Leone XIV ha proposto la Santa Sede come spazio di incontro per Ucraina e Russia. Mosca ha rifiutato. E Kiev?
Spetta al nostro presidente decidere dove inviare le delegazioni. Sicuramente attendiamo papa Leone in Ucraina. Lo abbiamo invitato.
Perché vi sta a cuore la visita del Papa?
Perché il Pontefice è l’uomo della speranza che sa essere vicino a chi soffre e mostra che cosa sia la misericordia. Inoltre non va dimenticato che la Chiesa cattolica, con il diritto canonico, è alla radice del diritto internazionale umanitario: quello che la Russia continua a violare. L’Ucraina vuole riunirsi intorno al Papa, come era accaduto con Giovanni Paolo II nel 2001. C’ero anche io, giovane studentessa all’Istituto militare. Milioni di persone assieme al Pontefice: un evento straordinario. Oggi il Paese guarda con fiducia a Leone XIV. Lo ringrazia per i suoi appelli alla pace e i suoi sforzi. Ed è consapevole che lui mostrerà al mondo che in questa guerra c’è un aggressore e un aggredito, che le vittime vanno sostenute e che il conflitto va fermato.

Quali i frutti della diplomazia umanitaria della Santa Sede che guarda al rimpatrio dei prigionieri, alla restituzione dei bambini portati in Russia e alla riconsegna dei corpi dei caduti?

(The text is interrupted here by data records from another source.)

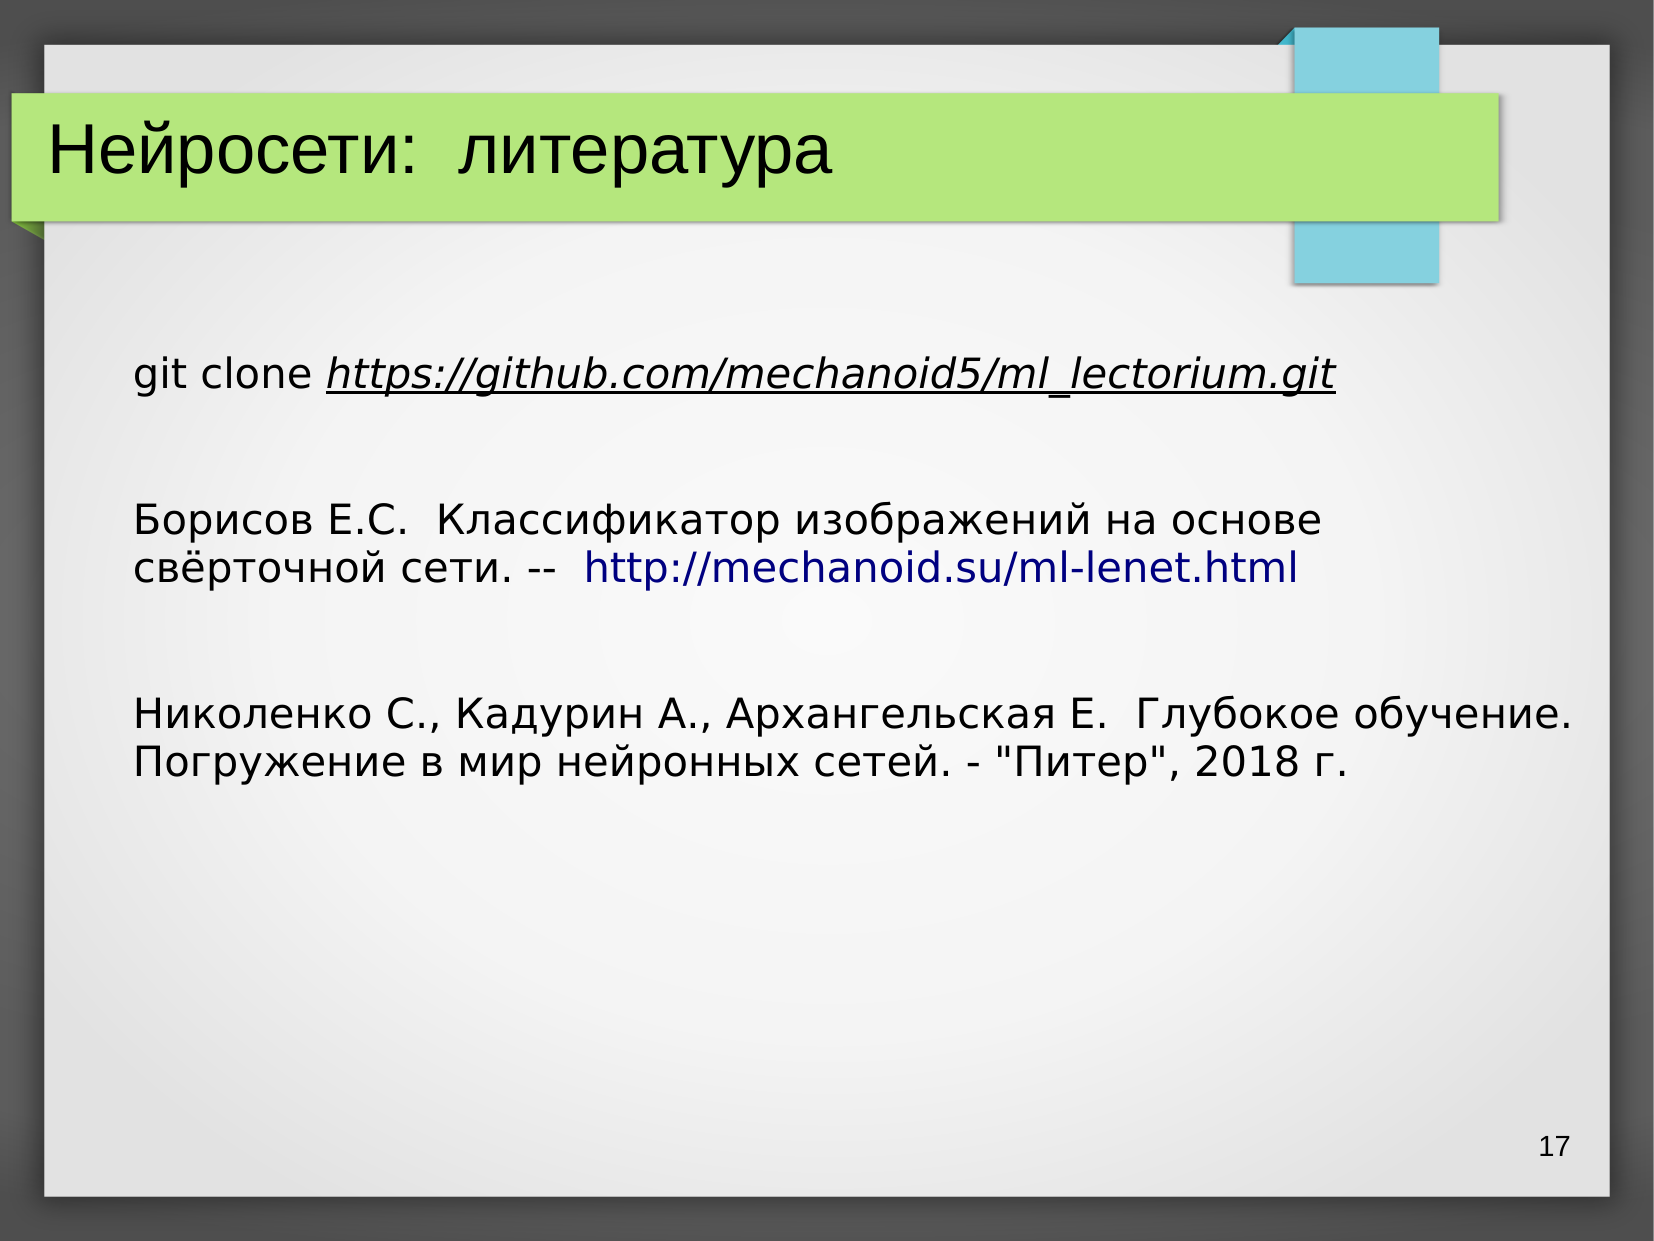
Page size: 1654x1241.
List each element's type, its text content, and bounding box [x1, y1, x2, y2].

picture [0, 0, 1654, 1241]
title Нейросети: литература [47, 96, 1536, 201]
text_box git clone https://github.com/mechanoid5/ml_lectorium.git Борисов Е.С. Классификатор изображений на основе свёрточной сети. -- http://mechanoid.su/ml-lenet.html Николенко С., Кадурин А., Архангельская Е. Глубокое обучение. Погружение в мир нейронных сетей. - "Питер", 2018 г. [118, 342, 1595, 1080]
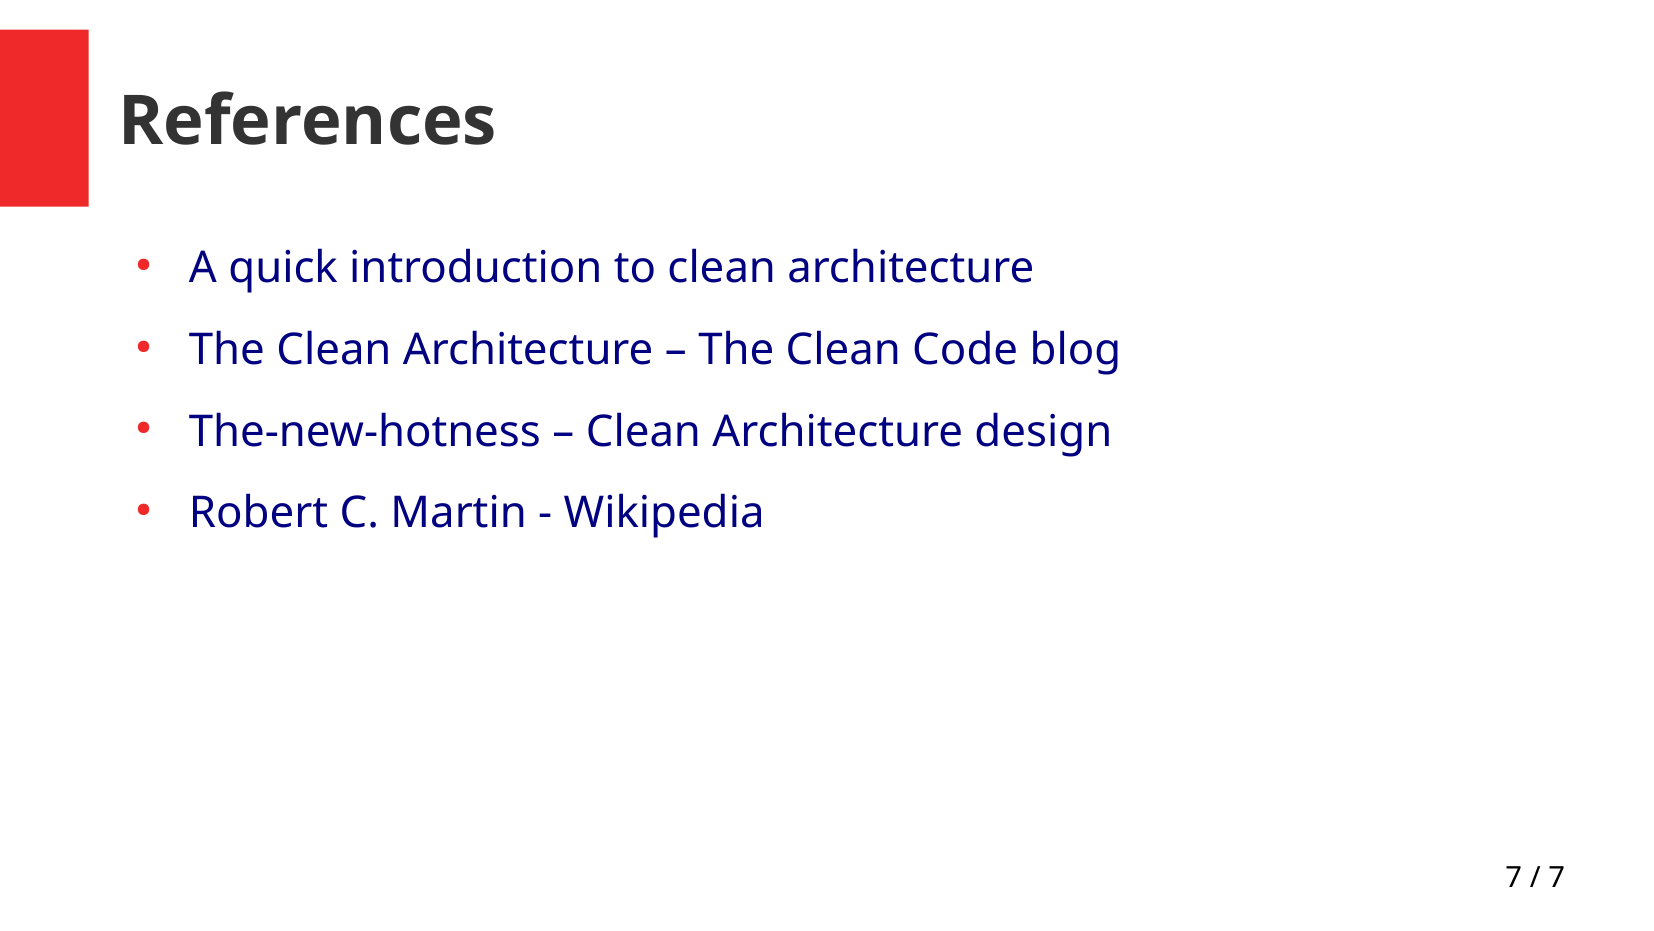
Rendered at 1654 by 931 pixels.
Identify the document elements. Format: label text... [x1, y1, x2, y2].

title References [118, 29, 1595, 207]
list A quick introduction to clean architecture The Clean Architecture – The Clean Code blog The-new-hotness – Clean Architecture design Robert C. Martin - Wikipedia [118, 236, 1595, 798]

Sono fermamente convinta che il Vaticano abbia svolto e continuerà a svolgere un ruolo molto importante in ambito umanitario. Il cardinale Zuppi è impegnato in iniziative significative e sostiene le nostre istanze. Lo ha dimostrato l’incontro con le donne che hanno i familiari prigionieri: le ha ascoltate e ha assicurato ogni azione possibile. Il nostro obiettivo è rafforzare gli sforzi internazionali. Ecco perché serve un ulteriore slancio nei rapporti fra Santa Sede e Ucraina. Infatti la voce della Chiesa rimane imprescindibile. Fin dai primi giorni della guerra mi occupo degli scambi. Ho visto tornare i primi bambini, i primi civili, i primi militari: si tratta di emozioni uniche. Sono quindi la prima testimone di quello che succede quando si ha fede. Al cardinale Matteo Zuppi ho raccontato che con la mia famiglia seguiamo la Regola benedettina “Ora et labora”. Un motto che in questi anni di guerra tutta la popolazione ucraina ha trasformato in “Prega e lotta”.